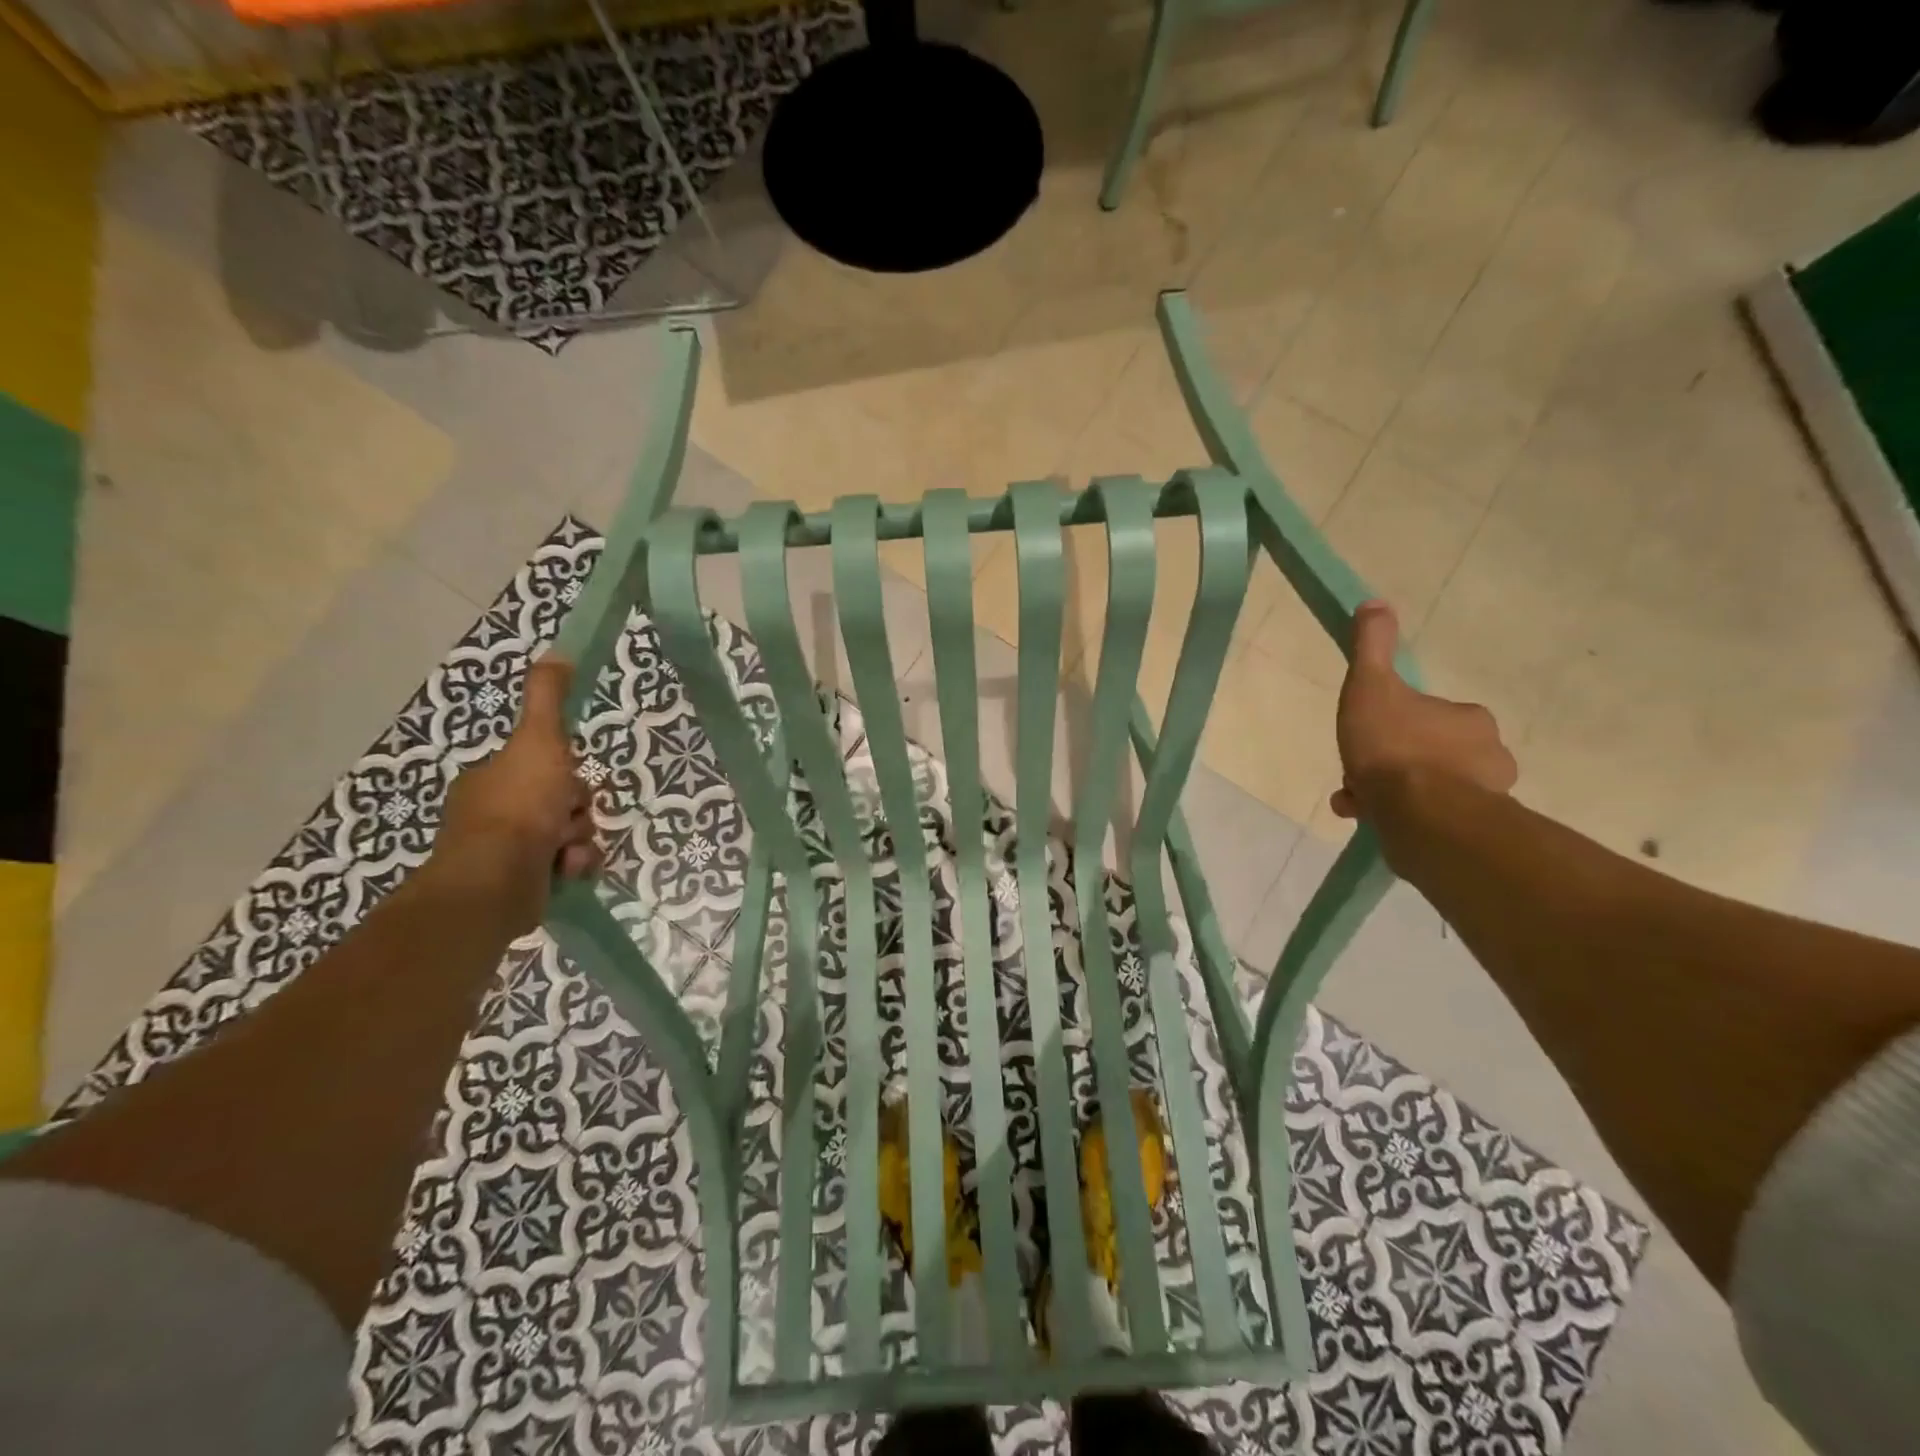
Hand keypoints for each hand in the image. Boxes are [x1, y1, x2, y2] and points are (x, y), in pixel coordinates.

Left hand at [429, 657, 601, 930]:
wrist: (498, 881)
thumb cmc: (519, 806)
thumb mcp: (540, 741)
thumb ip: (548, 698)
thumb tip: (557, 652)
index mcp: (493, 779)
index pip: (546, 767)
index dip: (566, 772)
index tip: (569, 779)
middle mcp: (496, 813)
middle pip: (563, 801)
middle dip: (577, 810)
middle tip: (570, 816)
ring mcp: (506, 852)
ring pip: (570, 833)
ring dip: (579, 839)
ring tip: (567, 851)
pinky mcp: (522, 884)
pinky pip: (567, 865)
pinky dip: (574, 866)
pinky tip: (568, 870)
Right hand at [1331, 601, 1517, 819]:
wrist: (1422, 815)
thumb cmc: (1395, 746)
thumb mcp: (1371, 687)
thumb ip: (1372, 647)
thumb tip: (1375, 603)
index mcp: (1469, 718)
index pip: (1428, 716)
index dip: (1392, 724)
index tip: (1365, 737)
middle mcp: (1488, 754)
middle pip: (1429, 752)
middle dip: (1391, 763)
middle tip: (1358, 775)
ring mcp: (1486, 796)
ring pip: (1430, 788)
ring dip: (1393, 793)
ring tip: (1357, 804)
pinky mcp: (1475, 831)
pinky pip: (1433, 818)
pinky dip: (1403, 818)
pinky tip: (1374, 822)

· · ·

_Task statement_: Your output must contain exactly the lines from the one containing "wrist: (498, 881)" to the final line of the data above, and no other text.

_Your response_:
wrist: (498, 881)
thumb cmc: (519, 806)
thumb mcp: (540, 741)
thumb ip: (548, 698)
thumb tip: (557, 652)
index mcp: (493, 779)
index pip: (546, 767)
index dip: (566, 772)
index tip: (569, 779)
middle mcp: (496, 813)
middle pip: (563, 801)
middle dip: (577, 810)
middle tip: (570, 816)
ring mcp: (506, 852)
ring pip: (570, 833)
ring dip: (579, 839)
ring tip: (567, 851)
pinky mcp: (522, 884)
pinky pip: (567, 865)
pinky dip: (574, 866)
pinky tip: (568, 870)
Right hand at [1331, 601, 1517, 819]:
wrist: (1422, 815)
thumb cmc: (1395, 746)
thumb mcp: (1371, 687)
thumb ip: (1372, 647)
thumb tip: (1375, 603)
index mcp: (1469, 718)
index pip: (1428, 716)
index dip: (1392, 724)
index tip: (1365, 737)
middle mcp: (1488, 754)
middle pip: (1429, 752)
middle dip: (1391, 763)
middle tip: (1358, 775)
ring mcp: (1486, 796)
ring pip: (1430, 788)
ring dip: (1393, 793)
ring tip: (1357, 804)
pinky mcp: (1475, 831)
pinky pip: (1433, 818)
pinky dip: (1403, 818)
pinky tip: (1374, 822)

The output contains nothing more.